After college my lazy cooking habits continued, and again I rationalized them by being too busy, or having too many leftovers to deal with. I’ve been married twice, but neither spouse was a food aficionado. (That should have been my first clue.) One could have lived very happily on peanut butter sandwiches and shredded wheat cereal, while the other’s favorite restaurants were McDonald’s and Chinese buffets. There was no real incentive for me to cook for either of them. Neither had any appreciation for a good, home cooked meal made from scratch, and since there were no children from either marriage the laziness continued. Other bad habits emerged, such as eating out far too frequently, and bringing home take-out meals.

Thankfully, it all changed after going through a midlife career change. I started doing historic presentations for schools and associations. One was about the WWII home front, and that was when I published, Anna’s Kitchen: a Compilation of Historic WWII Ration Recipes. I also tried some of the recipes at home, and while tasty, none included french fries, so my husband, as usual, wasn’t impressed. Once again I lost my motivation for cooking or trying new recipes.

I’m not saying I divorced my husband entirely because of his total lack of enthusiasm over my burgeoning writing career. (I was also writing historical children’s novels at the time.) I’ll just say that once he left I flourished as an author, and I eventually started up my own publishing business. I also wanted to do a major revision of Anna’s Kitchen, but first things first. I wanted to test most, if not all, of the recipes. Finally, I had a culinary lifeline. It was the perfect incentive to not only start cooking real food again, but to learn and grow and to create new dishes. It was like being reborn. I also have a completely new circle of supportive friends who genuinely love my cooking, In fact, some of them can’t get enough of it. It’s nice to finally feel appreciated for my culinary efforts.

So I’m now in a much better place. And who knows. Maybe someday I’ll finally learn how to make fried chicken.


Cranberry Surprise Muffins

Who says cranberries are just for the holidays? Cranberries are a healthy food which they say also helps maintain a healthy bladder. This recipe comes from a friend’s mother’s recipe box.
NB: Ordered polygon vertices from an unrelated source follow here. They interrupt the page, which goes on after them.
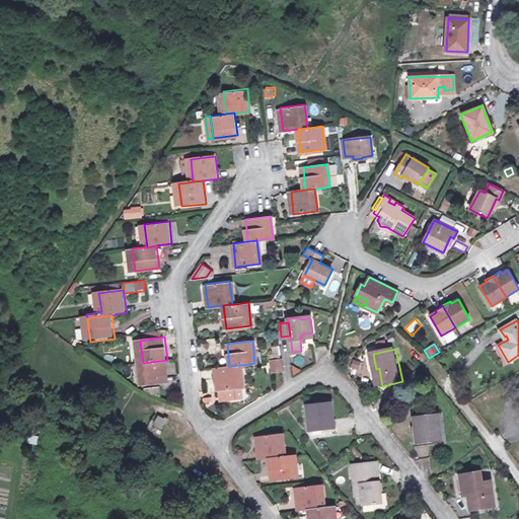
[(169,382),(167,360),(143,363),(146,385),(169,382)]
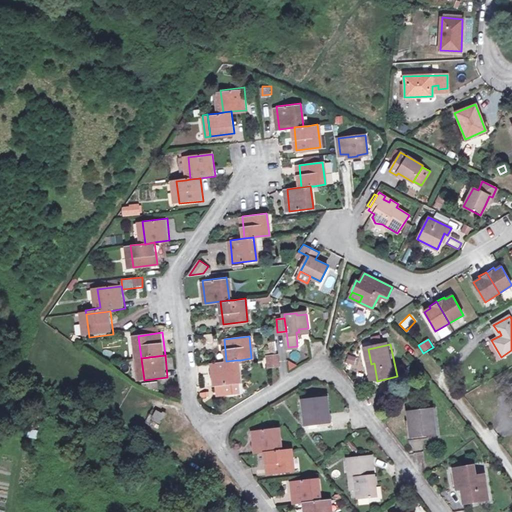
[(281,365),(279,355),(269,356),(270,367),(281,365)]
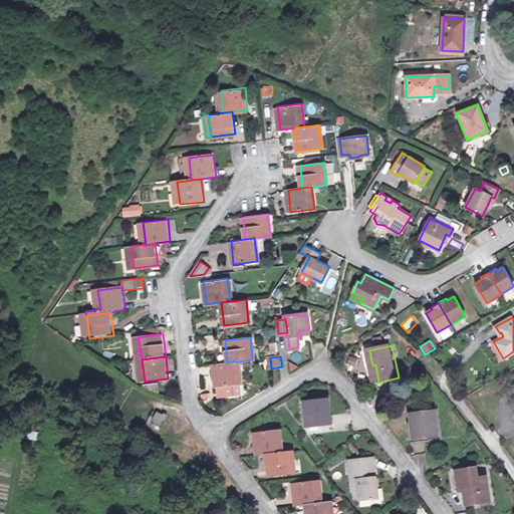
[(227,362),(212,364),(215,387),(239,383),(237,361),(227,362)]
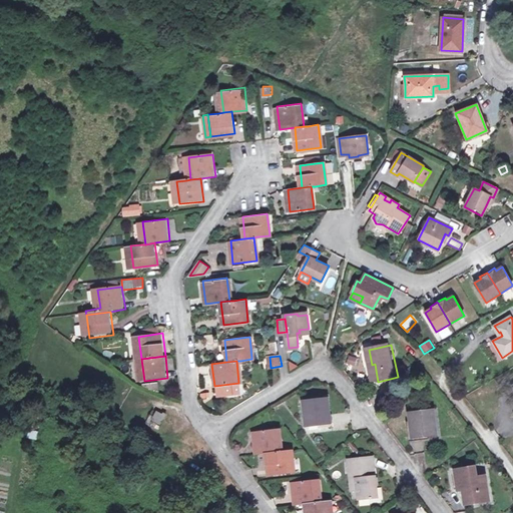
[(202,402),(210,400),(209,392),(200,393),(202,402)]
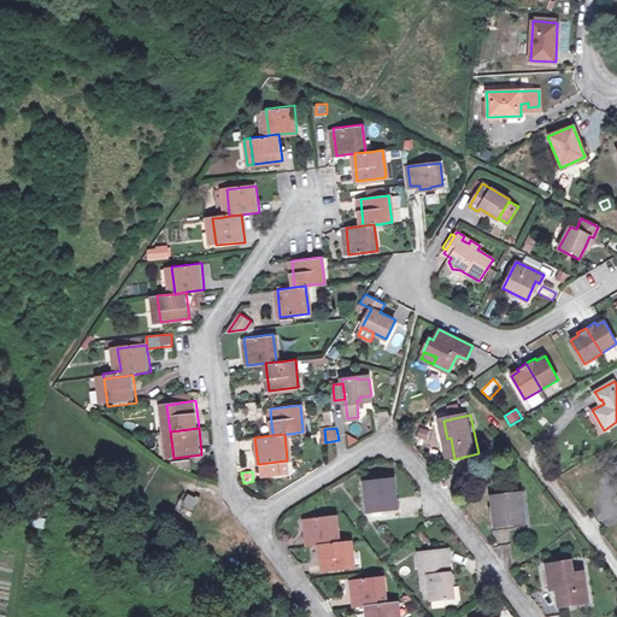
[(400,510),(397,481),(368,483),(370,513),(400,510)]
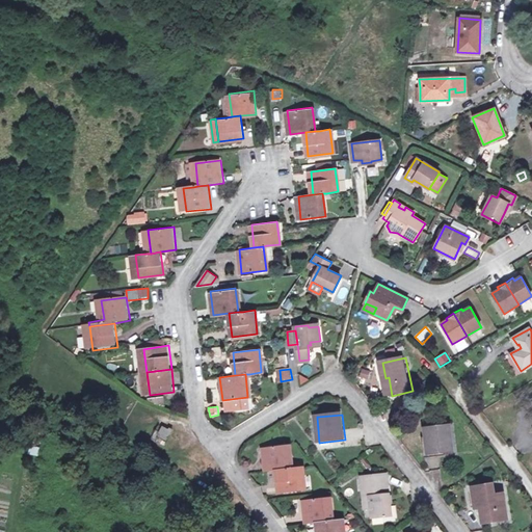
[(159,424),(151,439),(164,446),(175,430),(171,428),(170,430),(159,424)]
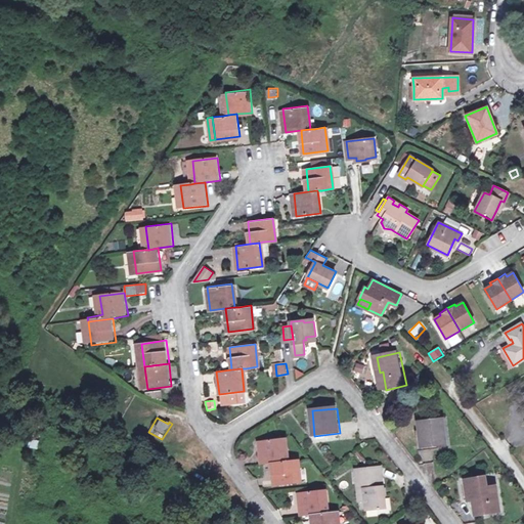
[(448,444),(445,420),(420,424),(424,448),(448,444)]
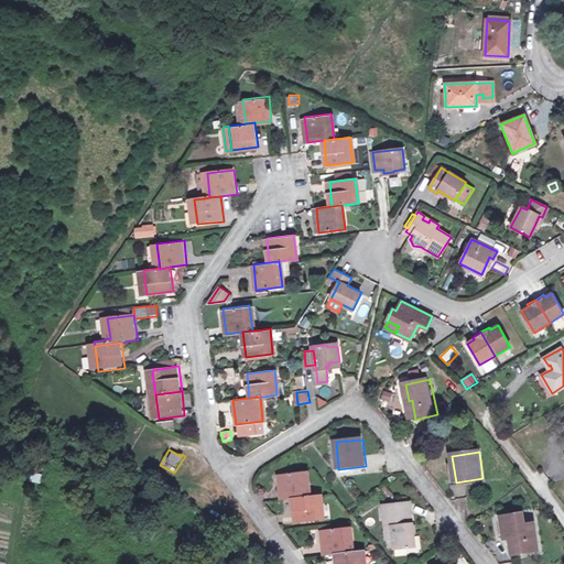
[(31,473),(29,483),(40,484),(41,475),(31,473)]
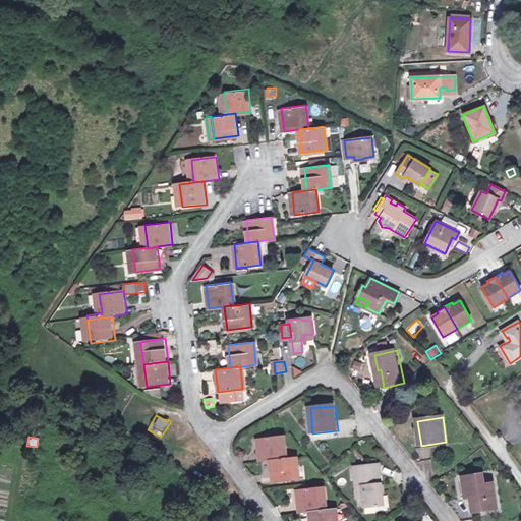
[(261,462),(271,461),(285,459),(282,438),(257,440),(261,462)]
It’s easy to prepare and a delicious way to enjoy cranberries year round.


  • 1 12 oz package corn muffin mix
  • 1/3 cup canned whole cranberry sauce
  • 1/4 teaspoon grated orange rind

Preheat oven to 400°F. Grease muffin tins or use paper baking cups.  Prepare muffin mix according to the package directions and, in a separate bowl, combine cranberry sauce and orange rind. Fill each cup about halfway, drop a teaspoonful of cranberry mixture, and top with a small amount of batter. Bake 15 minutes or until muffins are brown. Makes approximately 12 muffins.